A professora Vânia de Souza Borges acredita que a morte de seu filho, Rafael Borges do Amaral, em 2024, na cidade de Uberlândia, Minas Gerais, está relacionada à sua dependência de apostas online e às perdas financeiras que ele acumulou.
Após a morte de Rafael, Vânia decidiu examinar o celular dele e as suas contas nas redes sociais e e-mails. Nesse processo, encontrou mensagens promocionais de sites de apostas e campanhas publicitárias com influenciadores digitais.
Com base nessa descoberta, ela começou a alertar sobre como esses criadores de conteúdo “atraem” apostadores com promessas enganosas de lucros rápidos e argumenta que eles também devem ser responsabilizados pelas consequências dessa publicidade.
“Senti a necessidade de exigir responsabilidade dos influenciadores, pois são eles que incentivam as pessoas a entrar nesse universo. Eles mostram ganhos fictícios e apresentam a ideia de que é fácil ganhar dinheiro, levando muitos a acreditar nisso. Eles se beneficiam enormemente com isso e precisam enfrentar as consequências”, declarou.
A constante exposição a vídeos que demonstram supostos lucros é vista por Vânia como um fator que atrai indivíduos para o vício, resultando em perdas financeiras significativas. Ela defende que aqueles que se beneficiam dessa publicidade não podem escapar das repercussões que ela gera.
Caminho do vício: da diversão à insolvência
De acordo com Vânia, antes das apostas, Rafael era uma pessoa “gentil e generosa”. No entanto, à medida que suas perdas cresceram, ele começou a se isolar e apresentar comportamentos agressivos. A família notou essa transformação e tentou convencê-lo a desistir das apostas, mas o entretenimento inicial evoluiu para um comportamento compulsivo.

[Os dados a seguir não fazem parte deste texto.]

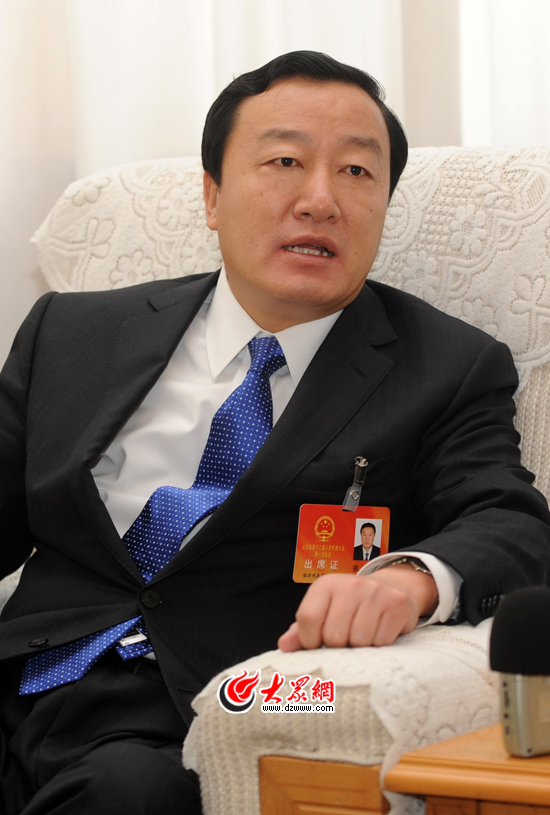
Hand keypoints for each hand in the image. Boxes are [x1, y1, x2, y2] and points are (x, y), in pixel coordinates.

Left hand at [277, 565, 438, 650]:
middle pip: (334, 636)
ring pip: (359, 641)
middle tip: (345, 638)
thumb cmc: (350, 606)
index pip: (308, 618)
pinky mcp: (396, 603)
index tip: (318, 643)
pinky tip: (379, 631)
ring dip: (360, 647)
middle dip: (338, 646)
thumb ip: (302, 630)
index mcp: (326, 585)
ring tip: (362, 634)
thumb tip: (284, 646)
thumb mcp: (324, 611)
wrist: (391, 588)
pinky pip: (381, 641)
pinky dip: (379, 644)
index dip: (310, 640)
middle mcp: (350, 584)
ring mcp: (374, 592)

“Meu desejo é que este problema das apostas seja confrontado seriamente para evitar que outras mães passem pelo mesmo sofrimento que eu estou vivendo. Eu me sinto mutilada”, desabafou.
A situação financeira deteriorou-se gradativamente. Rafael perdeu bens valiosos, incluindo uma moto, passando a destinar todo o seu salário para apostas sem conseguir economizar ou realizar planos futuros.
O vício deixou de ser uma atividade ocasional e passou a consumir integralmente sua renda. O relato de Vânia revela um ciclo vicioso mantido pelas plataformas através de notificações constantes, bônus atrativos e campanhas personalizadas.
Luta por justiça e regulamentação
Desde 2024, Vânia tem coletado documentos e contatado órgãos públicos para exigir investigações sobre as práticas das empresas de apostas e dos influenciadores envolvidos com elas.
O caso ganhou repercussão nacional quando uma carta dela foi anexada aos documentos da CPI das Bets no Senado, órgão responsável por investigar o mercado de apostas online no Brasil.
Recentemente, a deputada federal Dandara (PT-MG) apresentou uma representação ao Ministério da Justiça e Segurança Pública solicitando que a Secretaria Nacional do Consumidor (Senacon) apure possíveis práticas enganosas na publicidade, táticas digitais consideradas predatórias e a atuação dos influenciadores ligados ao setor.
O ministério confirmou que o pedido está sob análise das áreas técnicas competentes. A iniciativa da parlamentar reconhece institucionalmente o que Vânia vem denunciando desde o falecimento do filho: existe uma rede de interesses econômicos explorando apostadores vulneráveis sem assumir as responsabilidades pelos danos causados.
Exploração digital e vulnerabilidade dos apostadores
No Brasil, as apostas fixas estão autorizadas desde que as empresas possuam licenciamento governamental e sigam regulamentos específicos do setor.
No mês passado, novas normas foram implementadas exigindo alertas sobre os riscos associados às apostas e limitando propagandas que vinculem jogos ao sucesso financeiro, medidas que visam responder parcialmente às críticas sobre práticas publicitárias predatórias prevalentes nos anos anteriores.
<pEntretanto, Vânia acredita que essas regulamentações ainda não são suficientes para quebrar o ciclo nocivo identificado na vida do filho. Para ela, a combinação entre anúncios personalizados, facilidade no acesso às plataformas e divulgação por figuras populares da internet cria um ambiente propício para manter indivíduos vulneráveis apostando mesmo após sucessivas perdas financeiras.
Influenciadores com grande audiência constroem narrativas sobre ganhos fáceis que distorcem a percepção do risco envolvido nas apostas e normalizam comportamentos compulsivos.
Enquanto aguarda o andamento da representação da deputada Dandara no Ministério da Justiça, Vânia permanece engajada em sua luta pela responsabilização daqueles que lucram com essa publicidade enganosa para evitar que outras famílias vivenciem histórias semelhantes à sua.